The NBA Draft is one week from tonight
This year’s NBA Draft is like no other, and after the first three prospects (Ball, Edwards and Wiseman in some order) there’s little consensus. Because of the COVID-19 pandemic, teams haven’t gotten the access to players or data they’re used to having. Pitting the prospects against one another in a scrimmage situation is currently impossible, and remote interviews have been shaky for both athletes and teams. Golden State, who will be a contender now that their roster is healthy, picks second, and no one knows what they plan to do with it. The Pistons want to trade up. There’s the potential for maximum chaos because there’s an unprecedented level of doubt.
So where does that leave the two Jayhawks in the draft, Udoka Azubuike and Devon Dotson? Can they be masters of this chaos? Coming off of absurdly productive college seasons, will they rise in the draft or get lost in the shuffle? I’m here to make some guesses.
Devon Dotson

If Dotson were 6’4’’, he would be the number one pick in the draft. He’s not, so here we are.
While the pace-and-space era of the NBA has created a lane for undersized guards who can create in space and shoot, Dotson will have to prove he can hit threes an acceptable clip in the NBA. (Dotson made tons of improvements during his sophomore campaign at Kansas, though 3PT% was not one of them). While Dotson’s combine metrics were off the charts—see above—the prolonged competitive hoops hiatus deprived him of traditional basketball scrimmages, situations in which he excels. The smaller you are, the less margin of error you have. Will Dotson make NBA defenders pay for giving him space around the arc? End-to-end speed is an increasingly coveted skill, and will Dotson’s upside there give way to a rise in the rankings?
Dotson is a hooper. We all know this. Taller dudes would spot him five feet in order to play the drive, and they still couldn’t stop him. On a purely gut level, I have a good feeling about him by watching him grind throughout the entire Draft process, which has resulted in some face-melting workout performances. Late first/early second feels like his sweet spot. The G League shuttle seems inevitable, but those are quality reps these days for lead guards who are learning to run NBA offenses.
Prediction: Early second round, possibly the Sixers, who have two early second round picks and need someone who can dribble
Udoka Azubuike

A lot of armchair NBA analysis tends to fixate on the center position being “dead,” or at least on life support. While I don’t think a Shaquille O’Neal-esque playing style would get the performance returns now that it did in the early 2000s, basketball is a fluid laboratory. It’s all about matchups, and how you react to them. While tons of Doke’s buckets in college came from traditional post maneuvering, to label him as a “back-to-the-basket” dinosaur is selling him short, I think.

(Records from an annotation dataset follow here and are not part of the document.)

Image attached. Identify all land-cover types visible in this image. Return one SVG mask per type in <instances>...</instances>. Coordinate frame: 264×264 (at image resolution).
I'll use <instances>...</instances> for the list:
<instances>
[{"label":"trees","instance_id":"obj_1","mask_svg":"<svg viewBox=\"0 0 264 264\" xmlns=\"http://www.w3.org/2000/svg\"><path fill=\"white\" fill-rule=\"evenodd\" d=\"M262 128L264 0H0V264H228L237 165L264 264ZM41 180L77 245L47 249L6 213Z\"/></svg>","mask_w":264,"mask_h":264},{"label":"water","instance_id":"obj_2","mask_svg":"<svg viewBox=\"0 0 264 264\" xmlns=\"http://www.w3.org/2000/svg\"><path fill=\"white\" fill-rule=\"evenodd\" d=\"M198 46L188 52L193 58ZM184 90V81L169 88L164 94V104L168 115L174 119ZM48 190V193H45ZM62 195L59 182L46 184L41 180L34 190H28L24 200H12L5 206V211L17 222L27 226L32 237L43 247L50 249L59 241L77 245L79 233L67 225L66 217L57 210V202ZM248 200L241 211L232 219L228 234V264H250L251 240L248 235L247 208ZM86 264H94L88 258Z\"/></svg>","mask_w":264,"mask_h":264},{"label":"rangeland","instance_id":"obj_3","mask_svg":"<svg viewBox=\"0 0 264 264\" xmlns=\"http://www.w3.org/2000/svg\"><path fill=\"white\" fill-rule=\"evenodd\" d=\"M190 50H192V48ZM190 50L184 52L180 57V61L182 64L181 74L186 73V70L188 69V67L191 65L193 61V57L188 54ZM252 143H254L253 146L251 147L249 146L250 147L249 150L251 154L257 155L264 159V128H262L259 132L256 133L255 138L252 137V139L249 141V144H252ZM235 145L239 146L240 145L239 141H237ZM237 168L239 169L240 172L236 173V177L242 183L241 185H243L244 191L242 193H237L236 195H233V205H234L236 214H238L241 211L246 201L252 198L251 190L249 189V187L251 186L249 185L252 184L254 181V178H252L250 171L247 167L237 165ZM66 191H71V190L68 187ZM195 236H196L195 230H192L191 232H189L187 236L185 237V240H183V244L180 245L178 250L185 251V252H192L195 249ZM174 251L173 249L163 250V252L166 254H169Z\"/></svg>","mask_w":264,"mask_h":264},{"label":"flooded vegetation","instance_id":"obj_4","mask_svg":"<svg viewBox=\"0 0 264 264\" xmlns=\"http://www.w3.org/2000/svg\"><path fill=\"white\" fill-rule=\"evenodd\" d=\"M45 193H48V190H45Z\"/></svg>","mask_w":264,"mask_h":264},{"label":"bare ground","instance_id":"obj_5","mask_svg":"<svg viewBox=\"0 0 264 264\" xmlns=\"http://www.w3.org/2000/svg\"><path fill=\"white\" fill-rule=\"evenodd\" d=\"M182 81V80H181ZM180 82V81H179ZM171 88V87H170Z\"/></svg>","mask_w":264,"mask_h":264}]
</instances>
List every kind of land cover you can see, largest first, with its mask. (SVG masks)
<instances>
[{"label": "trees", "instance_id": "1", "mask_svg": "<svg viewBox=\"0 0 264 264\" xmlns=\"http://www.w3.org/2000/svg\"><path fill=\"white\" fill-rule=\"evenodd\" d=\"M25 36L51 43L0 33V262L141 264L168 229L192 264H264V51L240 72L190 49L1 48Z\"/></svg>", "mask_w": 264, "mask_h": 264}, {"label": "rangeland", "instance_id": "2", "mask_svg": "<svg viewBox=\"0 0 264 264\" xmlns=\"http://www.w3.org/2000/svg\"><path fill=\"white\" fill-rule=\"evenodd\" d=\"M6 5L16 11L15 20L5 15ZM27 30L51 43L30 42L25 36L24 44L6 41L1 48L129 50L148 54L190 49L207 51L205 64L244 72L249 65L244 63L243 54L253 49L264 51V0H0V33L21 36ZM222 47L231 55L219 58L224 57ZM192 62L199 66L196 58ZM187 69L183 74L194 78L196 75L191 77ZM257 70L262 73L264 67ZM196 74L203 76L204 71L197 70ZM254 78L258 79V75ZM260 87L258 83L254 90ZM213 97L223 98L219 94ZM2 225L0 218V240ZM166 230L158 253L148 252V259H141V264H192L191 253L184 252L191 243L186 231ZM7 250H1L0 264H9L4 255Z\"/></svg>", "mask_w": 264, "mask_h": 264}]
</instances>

During his senior season at Kansas as a 20-year-old, Doke’s improvements in reading the game were noticeable during the Jayhawks’ biggest moments. The Dayton game and the Baylor game in Waco stand out to me in particular; he was reading the pick and roll deftly, creating problems on both ends of the floor. In an NBA where the pick-and-roll read is the staple of virtually every offense, Doke’s ability here is what makes me think he’s a sneaky late first-rounder. DraftExpress creator Jonathan Givony called Doke a “complete outlier, physically”, which makes me suspect more teams are in on him that you might think.
If there’s anything I’m really hoping for in the 2020 NBA Draft, it’s a high level of gamesmanship, since no one really knows anything. But I’m also hoping for Doke to sneak into the late first round. His rapid improvement last year suggests there’s room for even more.
Prediction: Late first round, and for the sake of pegging it let’s say the Lakers at 28 or the Raptors at 29.